Try it
In the passage on standards for empirical bioethics research, copy out the part that opens with the words containing "This result is" and closes with "an empirical researcher.", substituting "genuine achievement" for "real achievement".
======== Extracted text ========
Ives and colleagues’ Standards of practice in Empirical Bioethics research: Towards a consensus [1] documents a consensus-building process that hinged on a meeting at Fondation Brocher in 2015. The authorship team deliberated during and following that meeting over what standards for empirical bioethics research they could collectively endorse.

This result is a real achievement, and I agree with much of it: for example, with the aims under Domain Four, which advocate quality and reflexivity in empirical methods. Ha! (I hear anyone who knows me shout) but of course you agree with those. You’re an empirical researcher.

This points to a central problem in methodological pronouncements: the positioning of the pronouncer/s. I am an empirical researcher, so I defend robust empirical methodologies. In contrast, I have colleagues from a philosophical background who make little epistemic distinction between a systematic empirical research project and having a chat with a few friendly policymakers; they see either as mere background for making a philosophical argument, and are much more concerned about practice standards in this domain.
======== Supplied data ========
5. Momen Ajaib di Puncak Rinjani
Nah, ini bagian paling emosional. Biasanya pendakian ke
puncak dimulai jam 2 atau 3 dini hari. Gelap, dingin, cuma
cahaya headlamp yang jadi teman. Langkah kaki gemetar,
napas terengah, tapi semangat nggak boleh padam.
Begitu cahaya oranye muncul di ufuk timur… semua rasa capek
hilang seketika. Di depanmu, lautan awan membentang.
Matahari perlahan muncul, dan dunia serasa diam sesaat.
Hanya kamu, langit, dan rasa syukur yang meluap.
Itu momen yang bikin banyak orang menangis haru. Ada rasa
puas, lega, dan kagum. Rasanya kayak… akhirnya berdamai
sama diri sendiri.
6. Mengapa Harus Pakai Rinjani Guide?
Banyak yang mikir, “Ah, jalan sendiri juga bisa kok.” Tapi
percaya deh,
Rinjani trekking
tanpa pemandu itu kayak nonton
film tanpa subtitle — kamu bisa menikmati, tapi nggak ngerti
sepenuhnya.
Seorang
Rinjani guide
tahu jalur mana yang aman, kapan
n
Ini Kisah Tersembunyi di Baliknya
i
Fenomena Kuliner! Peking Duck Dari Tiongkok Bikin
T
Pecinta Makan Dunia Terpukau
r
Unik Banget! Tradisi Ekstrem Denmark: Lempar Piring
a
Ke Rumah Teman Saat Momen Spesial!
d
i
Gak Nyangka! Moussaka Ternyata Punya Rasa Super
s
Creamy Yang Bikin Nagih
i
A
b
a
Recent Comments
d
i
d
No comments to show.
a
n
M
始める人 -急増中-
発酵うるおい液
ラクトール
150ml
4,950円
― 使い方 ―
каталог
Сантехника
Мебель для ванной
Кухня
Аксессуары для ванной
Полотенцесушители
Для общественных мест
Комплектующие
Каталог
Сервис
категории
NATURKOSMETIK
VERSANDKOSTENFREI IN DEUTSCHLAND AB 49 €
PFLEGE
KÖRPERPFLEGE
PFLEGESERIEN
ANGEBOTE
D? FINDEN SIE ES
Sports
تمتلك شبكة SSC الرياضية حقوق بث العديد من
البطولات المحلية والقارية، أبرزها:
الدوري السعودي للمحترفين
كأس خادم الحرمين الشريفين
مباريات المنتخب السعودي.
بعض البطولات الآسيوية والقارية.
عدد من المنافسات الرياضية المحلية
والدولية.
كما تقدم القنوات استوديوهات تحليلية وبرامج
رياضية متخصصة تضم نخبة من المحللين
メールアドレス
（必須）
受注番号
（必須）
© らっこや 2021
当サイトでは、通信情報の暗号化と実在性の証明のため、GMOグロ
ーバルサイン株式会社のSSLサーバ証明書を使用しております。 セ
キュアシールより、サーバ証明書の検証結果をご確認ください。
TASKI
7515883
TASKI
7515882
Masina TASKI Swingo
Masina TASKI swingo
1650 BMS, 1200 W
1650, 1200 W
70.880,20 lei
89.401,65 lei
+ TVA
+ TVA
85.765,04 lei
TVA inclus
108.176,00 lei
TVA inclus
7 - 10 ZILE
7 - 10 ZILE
========
Problem solution
This result is a genuine achievement, and I agree with much of it: for example, with the aims under Domain Four, which advocate quality and reflexivity in empirical methods. Ha! (I hear anyone who knows me shout) but of course you agree with those. You’re an empirical researcher.